The packing, the lifting, the disorientation of a new neighborhood—why are Americans constantly moving?
No one likes moving, and yet Americans like it more (or hate it less) than most. The average American relocates 11.7 times over the course of a lifetime. And although that figure is slightly down over previous decades, the fact remains that the United States is still one of the most mobile societies in the world.
In addition to the bodily aches and bruises that come with putting your life in a box, psychologists point to increased levels of anxiety and stress, disorientation and loss. In some cases, moving can induce panic attacks in the face of the uncertainties that lie ahead; in others, a sense of mourning and regret for what is left behind.
Why do we put ourselves through this pain? In pursuit of pleasure and happiness, of course!
Always on the move
We are, after all, a nation of immigrants. Pulling up roots in search of a better life is part our national DNA. One of the most astute observers of the young United States, the Frenchman Alexis de Tocqueville, pointed this out long ago. In a famous passage in his Democracy in America (1835–1840), he observed:
In the United States a man builds a house in which to spend his old age, and he sells it before the roof is on; he plants a garden and lets [rents] it just as the trees are coming into bearing; he brings a field into tillage and leaves other men to gather the crops; he embraces a profession and gives it up; he settles in a place, which he soon afterwards leaves to carry his changeable longings elsewhere."
In Tocqueville’s view, Americans’ restless pursuit of the “shortest cut to happiness” actually led them astray, causing them to focus on imaginary futures at the expense of good lives just under their noses.
How well do we know what we want?
Contemporary psychologists warn us that when it comes to moving, we are often poor predictors of how happy we’ll be when we get to our new homes.
The reason for this has to do with what the Harvard psychologist Dan Gilbert calls “impact bias,” an inherent human tendency to exaggerate the emotional “impact” or effect of future events. Human beings, it turns out, are surprisingly bad at what Dan calls “affective forecasting”—that is, predicting how they will feel down the road.
For evolutionary reasons, our brains seem to have developed in such a way as to exaggerate the emotional consequences of later events—either to motivate us by the enticing prospect of future pleasure, or to scare us so that we’ll stay out of harm’s way.
The good news about all this is that negative events also seldom affect us as much as we fear. But the bad news, as Dan explains, is that “the good things that happen to us don't feel as good or last as long as we think they will.” When it comes to relocating, the Nobel Prize winning psychologist Daniel Kahneman puts it this way: “Moving to California Won’t Make You Happier.”
Sometimes the grass really is greener
However, recent research suggests that our immigrant ancestors—and those in our own time setting out from the underdeveloped world in search of greater freedom, prosperity, and happiness—were and are often right to get up and go.

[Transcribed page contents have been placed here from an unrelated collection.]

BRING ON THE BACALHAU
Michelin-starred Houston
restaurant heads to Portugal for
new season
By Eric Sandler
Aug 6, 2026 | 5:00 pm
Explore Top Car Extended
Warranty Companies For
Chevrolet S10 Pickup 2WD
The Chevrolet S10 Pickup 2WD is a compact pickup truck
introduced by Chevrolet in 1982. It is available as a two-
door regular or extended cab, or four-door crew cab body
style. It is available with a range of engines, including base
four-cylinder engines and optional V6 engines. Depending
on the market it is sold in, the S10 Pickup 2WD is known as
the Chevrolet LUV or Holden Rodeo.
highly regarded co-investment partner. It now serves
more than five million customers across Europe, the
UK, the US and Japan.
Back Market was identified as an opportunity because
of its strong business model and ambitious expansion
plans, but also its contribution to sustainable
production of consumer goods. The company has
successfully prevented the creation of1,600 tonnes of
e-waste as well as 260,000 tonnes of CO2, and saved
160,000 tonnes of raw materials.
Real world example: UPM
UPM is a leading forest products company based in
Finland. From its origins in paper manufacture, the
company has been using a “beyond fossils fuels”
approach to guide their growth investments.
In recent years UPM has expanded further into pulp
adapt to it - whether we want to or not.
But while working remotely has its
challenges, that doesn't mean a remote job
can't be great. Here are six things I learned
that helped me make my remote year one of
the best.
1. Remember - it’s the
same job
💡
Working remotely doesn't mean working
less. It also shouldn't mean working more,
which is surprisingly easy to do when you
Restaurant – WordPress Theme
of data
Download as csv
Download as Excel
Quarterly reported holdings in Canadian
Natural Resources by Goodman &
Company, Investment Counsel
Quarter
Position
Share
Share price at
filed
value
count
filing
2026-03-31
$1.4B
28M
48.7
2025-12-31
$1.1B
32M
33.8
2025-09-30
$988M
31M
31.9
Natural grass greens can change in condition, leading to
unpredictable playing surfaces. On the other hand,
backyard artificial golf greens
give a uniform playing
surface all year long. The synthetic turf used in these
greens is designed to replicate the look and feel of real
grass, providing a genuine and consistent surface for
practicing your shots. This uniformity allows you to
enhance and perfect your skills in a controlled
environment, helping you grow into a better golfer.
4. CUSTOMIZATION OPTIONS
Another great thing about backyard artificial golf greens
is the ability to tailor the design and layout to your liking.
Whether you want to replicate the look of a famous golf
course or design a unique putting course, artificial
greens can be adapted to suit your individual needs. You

They are happier for it. From better schools to better jobs to a bigger backyard or closer proximity to family, there are all kinds of good reasons to pack your bags.
The trick, as Dan explains, is to talk to as many people in advance who have actually made the move that you want to make. We may be bad at predicting how happy we’ll be in the future ourselves, but those who are already there don’t suffer from impact bias: they can tell it like it is. Other peoples’ experiences, in other words, can help you calibrate for the distortion of your own fantasies and figure out whether or not it makes sense to stay put.